Key lesson from the Great Depression: Don't wait till it's too late 
Commentary: Think fast -- those old fixes won't work
By Lou Barnes, Friday, September 23, 2011.Financial markets seemed to react badly to the Federal Reserve's announcement of two new but minor operations, net-neutral as to new money. Some say the Fed's grim statement of risks did the damage; others claim it was the absence of a big policy move (i.e., more quantitative easing).
There's a lot more to this week than the Fed. The best case for Europe is a nasty recession -- if austerity and unity prevail. If not, they'll have a sharper and deeper affair in a scramble back to local currencies (I am one of very few who see that scramble as quickly beneficial). Also, markets suddenly get the odds in favor of a new U.S. recession.
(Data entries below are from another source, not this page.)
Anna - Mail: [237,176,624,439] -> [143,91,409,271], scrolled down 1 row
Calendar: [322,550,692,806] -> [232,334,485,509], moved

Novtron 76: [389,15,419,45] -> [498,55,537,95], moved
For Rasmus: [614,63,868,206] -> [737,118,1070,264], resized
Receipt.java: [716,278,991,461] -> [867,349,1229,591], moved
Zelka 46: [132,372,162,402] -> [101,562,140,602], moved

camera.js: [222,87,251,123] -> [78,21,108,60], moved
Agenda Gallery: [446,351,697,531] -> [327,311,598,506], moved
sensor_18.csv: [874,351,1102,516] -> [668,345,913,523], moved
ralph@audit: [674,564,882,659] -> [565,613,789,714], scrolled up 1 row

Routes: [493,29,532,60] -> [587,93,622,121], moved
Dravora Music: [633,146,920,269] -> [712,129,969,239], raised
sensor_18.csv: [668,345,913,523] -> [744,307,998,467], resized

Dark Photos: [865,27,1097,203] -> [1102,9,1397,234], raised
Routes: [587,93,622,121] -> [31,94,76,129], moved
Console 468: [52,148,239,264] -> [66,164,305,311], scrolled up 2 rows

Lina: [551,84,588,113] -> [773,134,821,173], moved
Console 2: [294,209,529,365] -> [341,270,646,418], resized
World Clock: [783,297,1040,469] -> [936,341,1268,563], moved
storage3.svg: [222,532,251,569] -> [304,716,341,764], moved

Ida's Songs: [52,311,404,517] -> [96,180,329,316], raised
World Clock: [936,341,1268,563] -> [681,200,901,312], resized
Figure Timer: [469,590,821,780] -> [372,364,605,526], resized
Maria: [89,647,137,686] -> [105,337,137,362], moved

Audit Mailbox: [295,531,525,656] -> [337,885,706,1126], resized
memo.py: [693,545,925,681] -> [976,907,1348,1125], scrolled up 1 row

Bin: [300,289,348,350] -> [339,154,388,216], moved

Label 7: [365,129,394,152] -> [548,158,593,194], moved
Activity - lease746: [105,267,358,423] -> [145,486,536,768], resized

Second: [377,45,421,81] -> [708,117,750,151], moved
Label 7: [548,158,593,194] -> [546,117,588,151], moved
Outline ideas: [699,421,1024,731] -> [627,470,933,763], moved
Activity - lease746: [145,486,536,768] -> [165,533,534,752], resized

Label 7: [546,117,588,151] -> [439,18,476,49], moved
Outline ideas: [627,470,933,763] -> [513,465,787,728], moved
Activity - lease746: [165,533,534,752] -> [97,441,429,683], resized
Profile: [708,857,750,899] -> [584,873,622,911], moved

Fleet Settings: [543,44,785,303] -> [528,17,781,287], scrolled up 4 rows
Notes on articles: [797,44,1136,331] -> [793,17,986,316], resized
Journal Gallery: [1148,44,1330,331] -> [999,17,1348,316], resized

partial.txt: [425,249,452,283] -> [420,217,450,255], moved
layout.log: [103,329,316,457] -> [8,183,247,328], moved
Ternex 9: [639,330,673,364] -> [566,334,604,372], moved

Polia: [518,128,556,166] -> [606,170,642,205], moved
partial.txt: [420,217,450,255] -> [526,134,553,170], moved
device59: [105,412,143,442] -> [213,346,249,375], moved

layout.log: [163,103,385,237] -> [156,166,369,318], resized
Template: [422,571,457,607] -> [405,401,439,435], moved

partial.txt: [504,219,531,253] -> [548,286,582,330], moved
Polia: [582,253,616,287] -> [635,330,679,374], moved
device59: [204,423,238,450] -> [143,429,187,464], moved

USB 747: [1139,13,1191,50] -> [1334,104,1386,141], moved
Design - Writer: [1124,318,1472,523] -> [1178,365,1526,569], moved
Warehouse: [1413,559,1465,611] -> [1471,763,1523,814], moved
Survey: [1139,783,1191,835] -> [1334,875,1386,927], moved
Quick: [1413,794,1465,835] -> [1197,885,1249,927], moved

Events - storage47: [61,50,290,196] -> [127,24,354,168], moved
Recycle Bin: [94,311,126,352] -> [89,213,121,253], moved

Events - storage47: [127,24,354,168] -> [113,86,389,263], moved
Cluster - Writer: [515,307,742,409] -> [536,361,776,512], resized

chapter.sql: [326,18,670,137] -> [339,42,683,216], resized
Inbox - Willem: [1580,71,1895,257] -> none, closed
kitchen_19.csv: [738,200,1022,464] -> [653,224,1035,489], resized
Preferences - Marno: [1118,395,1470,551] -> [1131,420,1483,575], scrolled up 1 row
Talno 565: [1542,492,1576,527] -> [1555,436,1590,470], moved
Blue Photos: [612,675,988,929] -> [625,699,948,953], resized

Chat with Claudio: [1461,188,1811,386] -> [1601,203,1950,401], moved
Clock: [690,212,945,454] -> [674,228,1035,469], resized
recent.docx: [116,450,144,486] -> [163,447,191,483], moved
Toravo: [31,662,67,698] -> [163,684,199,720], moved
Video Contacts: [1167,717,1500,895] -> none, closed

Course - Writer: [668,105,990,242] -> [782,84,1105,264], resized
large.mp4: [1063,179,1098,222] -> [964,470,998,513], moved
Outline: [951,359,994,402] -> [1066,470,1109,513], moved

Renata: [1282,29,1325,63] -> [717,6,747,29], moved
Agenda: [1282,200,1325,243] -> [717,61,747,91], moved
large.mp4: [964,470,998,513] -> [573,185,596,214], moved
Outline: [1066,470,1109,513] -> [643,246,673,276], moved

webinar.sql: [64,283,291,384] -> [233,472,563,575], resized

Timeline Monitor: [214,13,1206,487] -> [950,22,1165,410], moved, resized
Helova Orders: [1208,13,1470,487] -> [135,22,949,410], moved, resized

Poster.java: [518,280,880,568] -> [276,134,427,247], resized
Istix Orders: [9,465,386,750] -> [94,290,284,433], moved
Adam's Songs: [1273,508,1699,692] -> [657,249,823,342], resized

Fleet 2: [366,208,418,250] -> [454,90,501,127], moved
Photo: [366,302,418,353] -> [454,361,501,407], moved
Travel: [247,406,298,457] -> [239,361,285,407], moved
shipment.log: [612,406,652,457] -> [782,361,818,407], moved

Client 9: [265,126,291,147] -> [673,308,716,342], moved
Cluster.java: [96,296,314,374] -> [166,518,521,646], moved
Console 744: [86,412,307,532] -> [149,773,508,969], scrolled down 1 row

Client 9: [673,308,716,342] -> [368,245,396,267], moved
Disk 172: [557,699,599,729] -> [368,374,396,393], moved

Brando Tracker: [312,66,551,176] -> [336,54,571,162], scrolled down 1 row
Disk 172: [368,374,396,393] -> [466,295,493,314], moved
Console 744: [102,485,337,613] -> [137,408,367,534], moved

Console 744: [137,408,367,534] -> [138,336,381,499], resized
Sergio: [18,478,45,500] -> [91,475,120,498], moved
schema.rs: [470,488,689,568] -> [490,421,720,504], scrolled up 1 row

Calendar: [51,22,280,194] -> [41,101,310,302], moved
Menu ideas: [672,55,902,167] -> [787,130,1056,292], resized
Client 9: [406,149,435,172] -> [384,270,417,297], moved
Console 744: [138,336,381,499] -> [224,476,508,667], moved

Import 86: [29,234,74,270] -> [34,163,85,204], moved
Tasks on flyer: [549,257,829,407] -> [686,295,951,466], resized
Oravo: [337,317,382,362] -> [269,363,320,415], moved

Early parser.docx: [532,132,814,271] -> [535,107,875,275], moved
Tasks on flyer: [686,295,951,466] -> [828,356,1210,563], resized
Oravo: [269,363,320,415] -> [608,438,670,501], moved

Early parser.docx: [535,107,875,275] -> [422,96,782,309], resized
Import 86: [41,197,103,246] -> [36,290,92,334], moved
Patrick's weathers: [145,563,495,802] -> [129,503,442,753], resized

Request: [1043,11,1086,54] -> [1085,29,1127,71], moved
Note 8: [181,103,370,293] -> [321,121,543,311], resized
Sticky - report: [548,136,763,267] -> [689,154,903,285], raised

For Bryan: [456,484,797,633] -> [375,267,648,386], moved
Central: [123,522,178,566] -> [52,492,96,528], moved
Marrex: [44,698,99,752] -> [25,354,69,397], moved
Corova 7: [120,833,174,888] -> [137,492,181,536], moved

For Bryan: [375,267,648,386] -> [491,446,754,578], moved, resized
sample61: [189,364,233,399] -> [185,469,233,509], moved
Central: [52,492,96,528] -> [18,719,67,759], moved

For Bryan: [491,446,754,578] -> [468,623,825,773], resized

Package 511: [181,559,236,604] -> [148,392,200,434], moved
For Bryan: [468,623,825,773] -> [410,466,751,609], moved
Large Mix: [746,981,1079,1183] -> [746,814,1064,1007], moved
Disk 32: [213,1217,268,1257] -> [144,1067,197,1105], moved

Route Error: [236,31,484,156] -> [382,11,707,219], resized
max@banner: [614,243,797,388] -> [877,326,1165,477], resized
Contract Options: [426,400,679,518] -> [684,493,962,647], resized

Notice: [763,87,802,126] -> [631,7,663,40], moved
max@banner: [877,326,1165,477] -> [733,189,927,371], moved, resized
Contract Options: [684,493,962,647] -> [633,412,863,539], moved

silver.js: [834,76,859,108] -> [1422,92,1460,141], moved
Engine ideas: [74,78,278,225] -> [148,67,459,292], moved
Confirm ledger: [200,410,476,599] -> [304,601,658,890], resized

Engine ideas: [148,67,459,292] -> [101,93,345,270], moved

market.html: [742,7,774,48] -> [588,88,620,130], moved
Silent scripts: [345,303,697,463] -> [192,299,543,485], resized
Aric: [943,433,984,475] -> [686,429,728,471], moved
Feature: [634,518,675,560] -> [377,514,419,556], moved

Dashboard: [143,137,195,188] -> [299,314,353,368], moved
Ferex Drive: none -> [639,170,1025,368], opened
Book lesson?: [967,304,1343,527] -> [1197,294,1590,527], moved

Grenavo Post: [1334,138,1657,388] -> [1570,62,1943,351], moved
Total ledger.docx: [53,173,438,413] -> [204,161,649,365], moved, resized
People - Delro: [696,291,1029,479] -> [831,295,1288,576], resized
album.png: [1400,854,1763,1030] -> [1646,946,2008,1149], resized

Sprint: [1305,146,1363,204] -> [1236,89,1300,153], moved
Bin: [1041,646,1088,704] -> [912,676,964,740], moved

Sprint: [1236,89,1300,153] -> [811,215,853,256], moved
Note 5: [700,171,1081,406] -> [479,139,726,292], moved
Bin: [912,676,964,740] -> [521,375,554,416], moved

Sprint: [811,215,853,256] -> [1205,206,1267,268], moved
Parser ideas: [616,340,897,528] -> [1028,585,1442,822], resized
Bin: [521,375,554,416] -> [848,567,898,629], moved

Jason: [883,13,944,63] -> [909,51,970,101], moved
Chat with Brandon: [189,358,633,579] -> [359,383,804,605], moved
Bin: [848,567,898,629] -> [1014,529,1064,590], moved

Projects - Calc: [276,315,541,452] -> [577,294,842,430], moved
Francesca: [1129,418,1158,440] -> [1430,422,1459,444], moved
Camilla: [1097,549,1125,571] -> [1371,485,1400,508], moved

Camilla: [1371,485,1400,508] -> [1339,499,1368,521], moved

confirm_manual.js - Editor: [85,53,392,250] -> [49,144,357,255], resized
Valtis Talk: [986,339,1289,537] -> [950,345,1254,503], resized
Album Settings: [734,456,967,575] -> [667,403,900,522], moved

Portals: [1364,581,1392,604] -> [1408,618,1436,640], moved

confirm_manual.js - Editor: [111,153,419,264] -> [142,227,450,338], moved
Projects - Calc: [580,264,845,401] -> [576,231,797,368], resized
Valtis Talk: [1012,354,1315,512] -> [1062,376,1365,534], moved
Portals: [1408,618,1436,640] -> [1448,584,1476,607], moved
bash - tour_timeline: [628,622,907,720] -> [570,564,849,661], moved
And, purely a matter of personal opinion, markets are shaken to their souls by the spectacle of the worst-ever peacetime performance by Western democracy.
The 10-year Treasury note dropped to 1.75 percent from 2.07 percent in a week. Mortgage rates at yesterday's low (up 0.125 percent now) translated to:
- If your FICO score is 670 and you have low equity, 4.25 percent.
- If your FICO score is 800 and your loan-to-value ratio is 50 percent, 3.875 percent.
Whatever you are, if you don't have a vanilla job, "you ain't nuthin'."